[DATASET RECORDS — start]

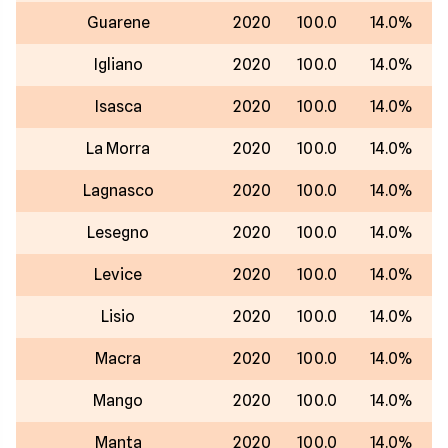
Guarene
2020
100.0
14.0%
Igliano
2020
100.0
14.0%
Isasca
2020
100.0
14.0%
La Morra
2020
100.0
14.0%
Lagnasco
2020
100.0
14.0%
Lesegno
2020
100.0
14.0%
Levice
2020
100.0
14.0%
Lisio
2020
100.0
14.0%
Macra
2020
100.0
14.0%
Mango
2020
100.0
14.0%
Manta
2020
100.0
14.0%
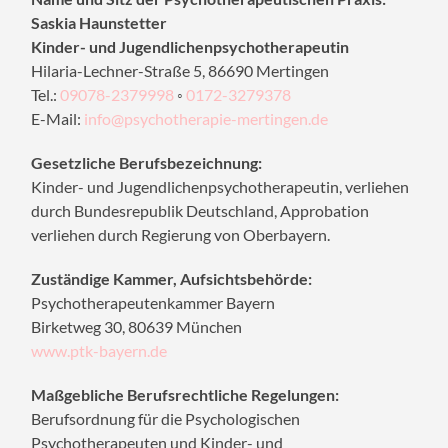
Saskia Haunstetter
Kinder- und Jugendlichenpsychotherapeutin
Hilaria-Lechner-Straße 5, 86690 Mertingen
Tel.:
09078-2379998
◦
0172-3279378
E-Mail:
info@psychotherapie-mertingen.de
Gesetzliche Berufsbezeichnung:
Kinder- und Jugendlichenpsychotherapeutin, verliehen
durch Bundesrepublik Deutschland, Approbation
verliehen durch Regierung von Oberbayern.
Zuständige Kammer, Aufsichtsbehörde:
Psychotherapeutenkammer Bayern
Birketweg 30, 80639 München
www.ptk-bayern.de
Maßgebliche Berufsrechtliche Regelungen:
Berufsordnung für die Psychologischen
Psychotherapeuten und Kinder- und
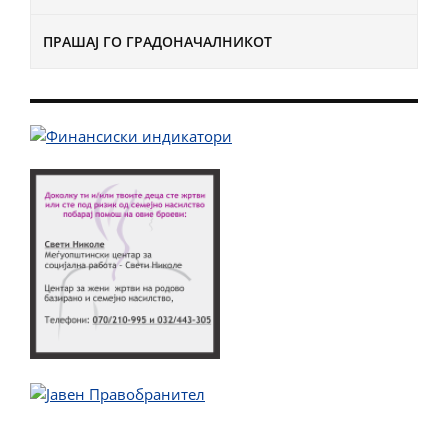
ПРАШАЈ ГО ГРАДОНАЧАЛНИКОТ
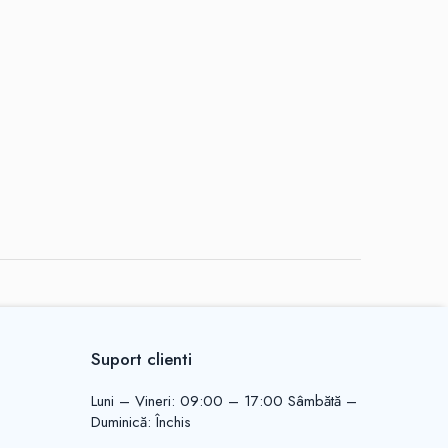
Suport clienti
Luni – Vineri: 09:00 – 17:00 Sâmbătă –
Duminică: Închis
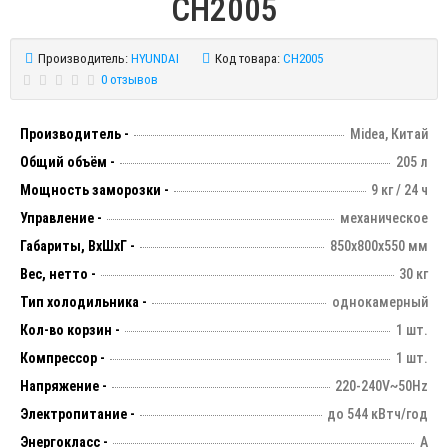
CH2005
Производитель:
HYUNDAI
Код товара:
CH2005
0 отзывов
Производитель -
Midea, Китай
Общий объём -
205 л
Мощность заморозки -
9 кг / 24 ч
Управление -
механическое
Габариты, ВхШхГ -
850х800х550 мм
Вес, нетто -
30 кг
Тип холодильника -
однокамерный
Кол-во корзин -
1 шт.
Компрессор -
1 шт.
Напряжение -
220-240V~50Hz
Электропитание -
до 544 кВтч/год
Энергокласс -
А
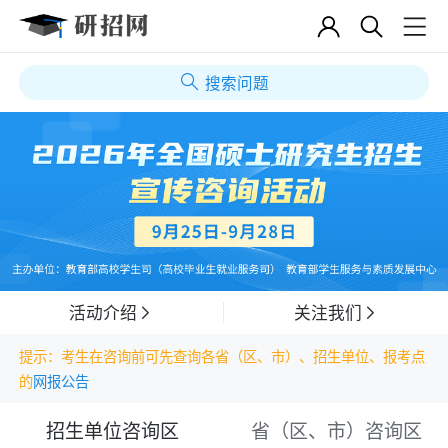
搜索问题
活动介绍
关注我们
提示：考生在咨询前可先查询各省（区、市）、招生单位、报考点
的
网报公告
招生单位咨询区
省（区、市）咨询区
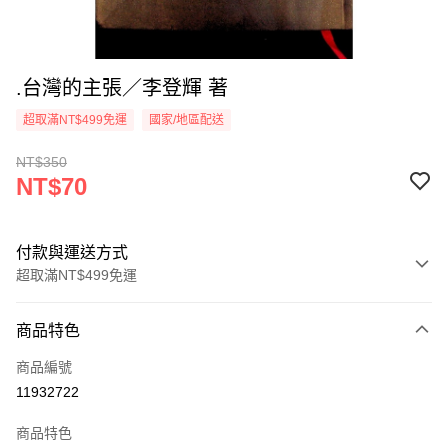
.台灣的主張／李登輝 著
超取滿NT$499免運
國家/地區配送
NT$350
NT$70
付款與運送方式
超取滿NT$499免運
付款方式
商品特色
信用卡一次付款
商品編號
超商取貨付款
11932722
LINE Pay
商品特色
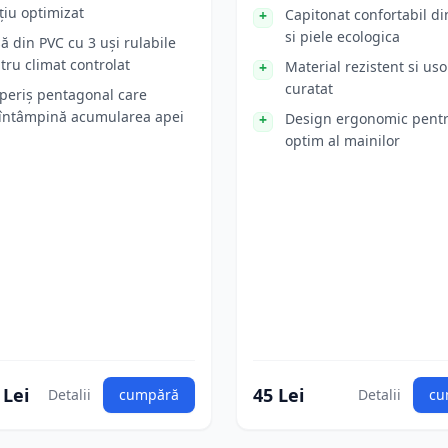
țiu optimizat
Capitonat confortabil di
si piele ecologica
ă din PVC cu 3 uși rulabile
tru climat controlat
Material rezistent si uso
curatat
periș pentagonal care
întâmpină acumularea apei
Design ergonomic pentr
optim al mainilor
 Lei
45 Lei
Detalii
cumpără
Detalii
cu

[DATASET RECORDS — finish]
[DATASET RECORDS — start]

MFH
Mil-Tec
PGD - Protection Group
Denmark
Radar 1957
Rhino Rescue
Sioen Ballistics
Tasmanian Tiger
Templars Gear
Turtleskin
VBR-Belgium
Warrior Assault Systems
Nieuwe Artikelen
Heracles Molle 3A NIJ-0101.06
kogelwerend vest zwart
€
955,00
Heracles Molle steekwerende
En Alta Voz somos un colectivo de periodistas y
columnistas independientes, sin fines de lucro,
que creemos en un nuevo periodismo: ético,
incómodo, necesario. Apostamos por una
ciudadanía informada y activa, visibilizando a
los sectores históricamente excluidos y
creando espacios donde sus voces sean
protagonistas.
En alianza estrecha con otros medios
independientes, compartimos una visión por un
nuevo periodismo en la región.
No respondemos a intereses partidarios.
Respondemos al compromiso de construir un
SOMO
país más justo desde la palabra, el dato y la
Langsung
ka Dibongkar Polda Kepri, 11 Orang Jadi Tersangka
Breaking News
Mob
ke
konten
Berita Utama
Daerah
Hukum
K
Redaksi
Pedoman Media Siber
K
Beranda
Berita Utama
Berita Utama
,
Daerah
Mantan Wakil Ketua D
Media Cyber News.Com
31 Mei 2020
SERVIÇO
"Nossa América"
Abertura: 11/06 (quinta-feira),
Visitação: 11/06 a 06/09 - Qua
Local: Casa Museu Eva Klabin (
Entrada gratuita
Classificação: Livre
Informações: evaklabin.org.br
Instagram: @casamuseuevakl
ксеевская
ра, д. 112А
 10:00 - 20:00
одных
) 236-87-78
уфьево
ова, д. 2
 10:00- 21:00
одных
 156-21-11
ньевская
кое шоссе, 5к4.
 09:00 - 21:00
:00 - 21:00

[DATASET RECORDS — finish]

WORK TO COMPLETE: In the records, which lines use the word "independientes"? Report them.

TASK ANSWER:
columnistas independientes, sin fines de lucro,
independientes, compartimos una visión por un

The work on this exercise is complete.